# WRITTEN INSTRUCTION A:
In the records, retype the lines starting with the line that contains "family: Lamiaceae" and going on through the line that contains "common name: Roadside hawk".

* BEGIN EXTRACTED TEXT *

How to "transpose" a vector of vectors?

tp2750 · November 7, 2021, 9:52am

I have a vector V1 of length m where each element is a vector of length n.
How do I “transpose” that into a vector V2 of length n where each element is a vector of length m and V2[i][j] == V1[j][i]?

As an example:

V1 = [rand(3) for x in 1:10]
V2 = [[x[1] for x in V1], [x[2] for x in V1], [x[3] for x in V1]]
julia> V1[7][2] == V2[2][7]
true

This is doable for n small, but there must be a more general solution.

rafael.guerra · November 7, 2021, 9:59am

Try TensorCast:

using TensorCast
@cast V2[i][j] := V1[j][i]

baggepinnen · November 7, 2021, 10:01am

This would also work if all vectors have the same length

V2 = [[x[i] for x in V1] for i in eachindex(V1[1])]

rafael.guerra · November 7, 2021, 10:10am

Also:

V2 = collect(eachrow(reduce(hcat, V1)))

aplavin · November 7, 2021, 10:56am

using SplitApplyCombine

V2 = invert(V1)

This invert function is pretty general:

Take a nested container a and return a container where the nesting is reversed, such that invert(a)[i][j] === a[j][i] .

Currently implemented for combinations of AbstractArray , Tuple and NamedTuple . It is planned to add AbstractDict in the future.

tp2750 · November 7, 2021, 12:35pm

Thank you all. This is such a great community!
So much to choose from.
I’ll definitely look more into TensorCast.jl and SplitApplyCombine.jl

Here’s a quick comparison, where especially TensorCast is really impressive:

using TensorCast, SplitApplyCombine

function transpose_tensor(V1)
    @cast V2[i][j] := V1[j][i]
    V2
end

function transpose_comprehension(V1)
    [[x[i] for x in V1] for i in eachindex(V1[1])]
end

function transpose_funct(V1)
    collect(eachrow(reduce(hcat, V1)))
end

function transpose_invert(V1)
    invert(V1)
end

using BenchmarkTools

julia> @btime transpose_tensor(data) setup=(data=[rand(5) for x in 1:500]);
  545.250 ns (4 allocations: 344 bytes)

julia> @btime transpose_comprehension(data) setup=(data=[rand(5) for x in 1:500]);
  6.287 μs (6 allocations: 20.44 KiB)

julia> @btime transpose_funct(data) setup=(data=[rand(5) for x in 1:500]);
  5.119 μs (3 allocations: 19.92 KiB)

julia> @btime transpose_invert(data) setup=(data=[rand(5) for x in 1:500]);
  5.318 μs (6 allocations: 20.44 KiB)

rafael.guerra · November 7, 2021, 7:58pm

Please note that the := syntax in TensorCast returns a view, thus the greater speed observed. If |= was used to create a copy, then the time would be comparable to the other solutions. @mcabbott can advise.

oschulz · November 7, 2021, 8:08pm

You can also use ArraysOfArrays.jl. It gives you a compact memory representation of nested arrays that you can operate on very efficiently:

julia> using ArraysOfArrays, BenchmarkTools

julia> V1 = [rand(3) for x in 1:10];

julia> V1aoa = @btime ArrayOfSimilarArrays(V1);
  257.127 ns (2 allocations: 320 bytes)

julia> V2aoa_view = @btime nestedview(flatview(V1aoa)');
  38.514 ns (2 allocations: 32 bytes)

julia> V2aoa_copy = @btime nestedview(copy(flatview(V1aoa)'));
  103.347 ns (3 allocations: 336 bytes)

(Disclaimer: It’s my package )

* END EXTRACTED TEXT *

# WRITTEN INSTRUCTION B:
Decide whether each statement agrees with the thread about transposing a vector of vectors, and answer yes or no, quoting the words of the thread that decide it: (i) the invert function is currently implemented for AbstractDict; (ii) the := syntax in TensorCast returns a view; (iii) in the benchmark, transpose_funct made 3 allocations.

* BEGIN DATASET ENTRIES *

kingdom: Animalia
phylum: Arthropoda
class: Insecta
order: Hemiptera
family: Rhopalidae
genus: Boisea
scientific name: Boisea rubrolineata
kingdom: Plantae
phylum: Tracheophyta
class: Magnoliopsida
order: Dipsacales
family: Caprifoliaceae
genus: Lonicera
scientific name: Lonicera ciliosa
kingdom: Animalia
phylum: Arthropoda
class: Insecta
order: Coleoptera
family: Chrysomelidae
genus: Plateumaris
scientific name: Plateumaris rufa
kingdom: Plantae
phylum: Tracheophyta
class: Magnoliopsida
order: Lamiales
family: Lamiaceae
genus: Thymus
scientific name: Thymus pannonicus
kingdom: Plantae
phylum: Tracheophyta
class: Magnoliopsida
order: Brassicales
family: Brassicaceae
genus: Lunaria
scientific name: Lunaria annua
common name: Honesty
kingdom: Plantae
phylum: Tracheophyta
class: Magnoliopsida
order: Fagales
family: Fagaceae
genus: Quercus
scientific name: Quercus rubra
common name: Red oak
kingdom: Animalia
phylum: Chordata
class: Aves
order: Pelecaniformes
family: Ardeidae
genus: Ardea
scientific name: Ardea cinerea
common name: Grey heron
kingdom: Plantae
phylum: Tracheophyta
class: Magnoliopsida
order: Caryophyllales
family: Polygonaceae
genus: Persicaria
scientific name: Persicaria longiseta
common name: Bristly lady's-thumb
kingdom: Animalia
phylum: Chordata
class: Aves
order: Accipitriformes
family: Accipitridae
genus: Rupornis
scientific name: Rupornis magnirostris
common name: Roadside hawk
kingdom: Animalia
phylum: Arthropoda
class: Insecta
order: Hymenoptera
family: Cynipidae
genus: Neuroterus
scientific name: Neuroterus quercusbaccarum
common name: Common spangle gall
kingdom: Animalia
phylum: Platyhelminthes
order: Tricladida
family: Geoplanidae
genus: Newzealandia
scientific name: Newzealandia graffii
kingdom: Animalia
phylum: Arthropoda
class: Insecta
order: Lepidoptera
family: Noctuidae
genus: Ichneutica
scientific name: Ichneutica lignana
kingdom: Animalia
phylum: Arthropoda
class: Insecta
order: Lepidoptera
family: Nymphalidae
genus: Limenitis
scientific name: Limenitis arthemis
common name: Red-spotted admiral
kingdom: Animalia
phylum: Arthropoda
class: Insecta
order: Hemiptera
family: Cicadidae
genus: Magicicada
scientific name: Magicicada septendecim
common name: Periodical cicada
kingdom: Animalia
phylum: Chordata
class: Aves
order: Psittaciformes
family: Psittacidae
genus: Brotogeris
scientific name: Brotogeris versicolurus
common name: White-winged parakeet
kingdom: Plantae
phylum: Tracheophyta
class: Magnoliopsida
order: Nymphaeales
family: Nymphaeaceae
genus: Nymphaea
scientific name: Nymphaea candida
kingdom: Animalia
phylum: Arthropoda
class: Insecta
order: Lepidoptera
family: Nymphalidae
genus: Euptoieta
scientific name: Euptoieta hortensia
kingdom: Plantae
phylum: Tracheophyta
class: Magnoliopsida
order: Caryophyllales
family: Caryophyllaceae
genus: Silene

* END DATASET ENTRIES *

# FINISHED ANSWER A:
family: Lamiaceae
genus: Thymus
scientific name: Thymus pannonicus
kingdom: Plantae
phylum: Tracheophyta
class: Magnoliopsida
order: Brassicales
family: Brassicaceae
genus: Lunaria
scientific name: Lunaria annua
common name: Honesty
kingdom: Plantae
phylum: Tracheophyta
class: Magnoliopsida
order: Fagales
family: Fagaceae
genus: Quercus
scientific name: Quercus rubra
common name: Red oak
kingdom: Animalia
phylum: Chordata
class: Aves
order: Pelecaniformes
family: Ardeidae
genus: Ardea
scientific name: Ardea cinerea
common name: Grey heron
kingdom: Plantae
phylum: Tracheophyta
class: Magnoliopsida
order: Caryophyllales
family: Polygonaceae
genus: Persicaria
scientific name: Persicaria longiseta
common name: Bristly lady's-thumb
kingdom: Animalia
phylum: Chordata
class: Aves
order: Accipitriformes
family: Accipitridae
genus: Rupornis
scientific name: Rupornis magnirostris
common name: Roadside hawk

# FINISHED ANSWER B:
(i) No: "It is planned to add AbstractDict in the future."
(ii) Yes: "the := syntax in TensorCast returns a view"
(iii) Yes: "5.119 μs (3 allocations: 19.92 KiB)"